The only silver lining for Flynn was that her 6-year-old daughter, Charlotte, was negative for the gene and was also the perfect bone marrow match for both boys.
Because bone marrow transplants come with risks, including death, and because it's impossible to tell in advance which children will get the severe form of the disease early in life, doctors don't advise that all children with ALD get a bone marrow transplant right away, Raymond says.
So, for children like Patrick and Gavin, that means getting a brain MRI every six months to look for any signs of damage from the disease. If damage is detected, then they'll need to get a bone marrow transplant.
At home, Flynn's sons are on a restricted fat diet and they're taking Lorenzo's oil, which has been shown to lower the amount of very long chain fatty acids in the body. Raymond, who studies Lorenzo's oil, says while it's been proven to knock back very long chain fatty acids, it's not yet been proven to prevent the disease from developing.
Still, Flynn wants to do anything she can to protect her boys' brains.
"It's not an easy road," she says. "But we know we are way ahead of the game."
Flynn and others are now trying to get more states to screen for ALD. In New York, the test was added to the standard panel for newborns with the passage of "Aidan's Law," named after Aidan Seeger, a 7-year-old Brooklyn boy who died from ALD.
Seeger's mom is also pushing to get ALD testing in every state. The biggest hurdle "is money, of course," says Elisa Seeger, 40. "It's always about money. What the legislators and even health departments don't realize is that this is not only about saving lives. It's also about saving money."
Last year, it cost $375,000 to test 250,000 babies in New York, Seeger says, adding, "Aidan's medical bills were over $4 million."
"Because of Aidan's Law, 33 babies have been diagnosed — and that's not counting the siblings who were also diagnosed," Seeger says.
Current estimates are that 1 in 20,000 babies are born with ALD, Raymond says.
That is part of what makes ALD the kind of disorder that should be added to newborn screening panels in every state, says Dr. Ada Homosh, the Dr. Frank V. Sutland Professor of Pediatric Genetics at the McKusick-Nathans Institute of Genetic Medicine, and a professor in the department of epidemiology at Johns Hopkins Bloomberg School of Public Health.
Hamosh says the main factors that decide which diseases are screened for include:
- how prevalent the disease is
- whether an early diagnosis makes a difference
- whether there is a dependable screening test
The first step toward getting the test in more states would be the addition of the disease to the Department of Health and Human Services' "Recommended Uniform Screening Panel." Currently ALD is under consideration by the DHHS, Seeger says.
"I think it's at least as worthwhile as others that have been considered and added," Homosh says. "I would vote for it."
Dr.

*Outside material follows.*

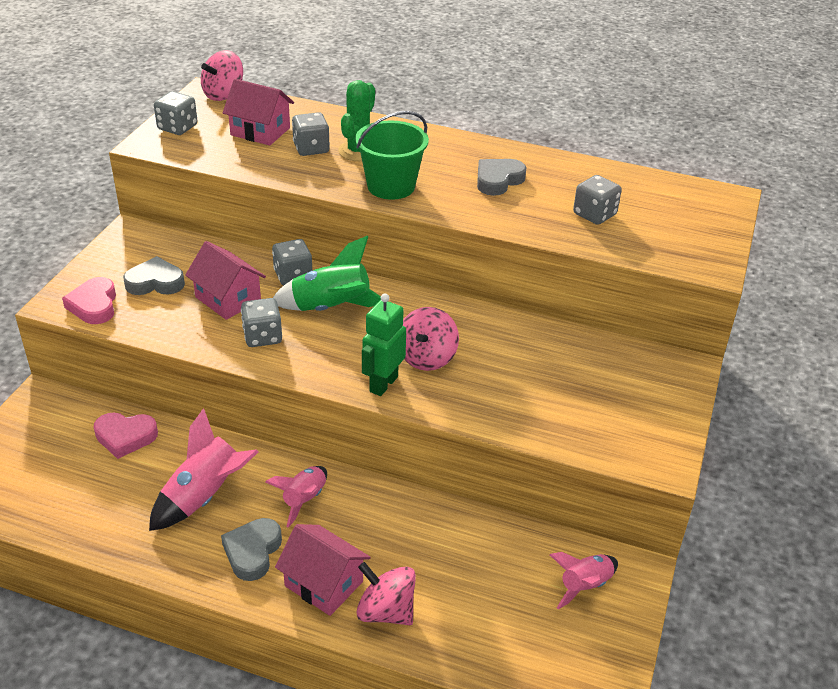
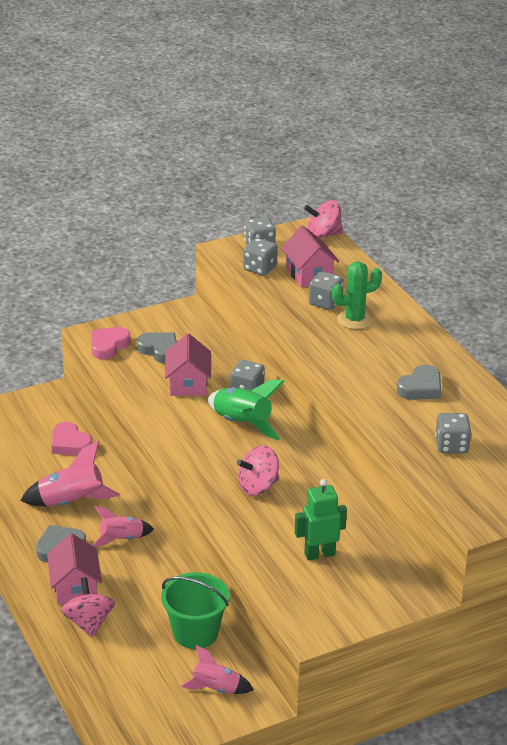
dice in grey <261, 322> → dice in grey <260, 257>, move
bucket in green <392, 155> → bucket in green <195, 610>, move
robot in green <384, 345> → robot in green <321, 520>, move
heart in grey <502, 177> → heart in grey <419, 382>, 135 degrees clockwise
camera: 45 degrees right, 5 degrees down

Aleksandar Rajkovic agrees. "I see no reason why this shouldn't be added to the current newborn screening panel," he says. "There are about 4 million births each year, so if 1 in 20,000 babies are born with ALD, that means approximately 200 would be diagnosed and you could potentially improve their lives."
Beyond that, Rajkovic says, it would prevent parents from going through a "diagnostic odyssey."
"These children show up with behavioral problems in school and then a great number of things are blamed before a correct diagnosis is made," Rajkovic says. "All that can take quite a bit of time. And the odyssey costs quite a bit of money and having severely affected children will cost the state a lot of money."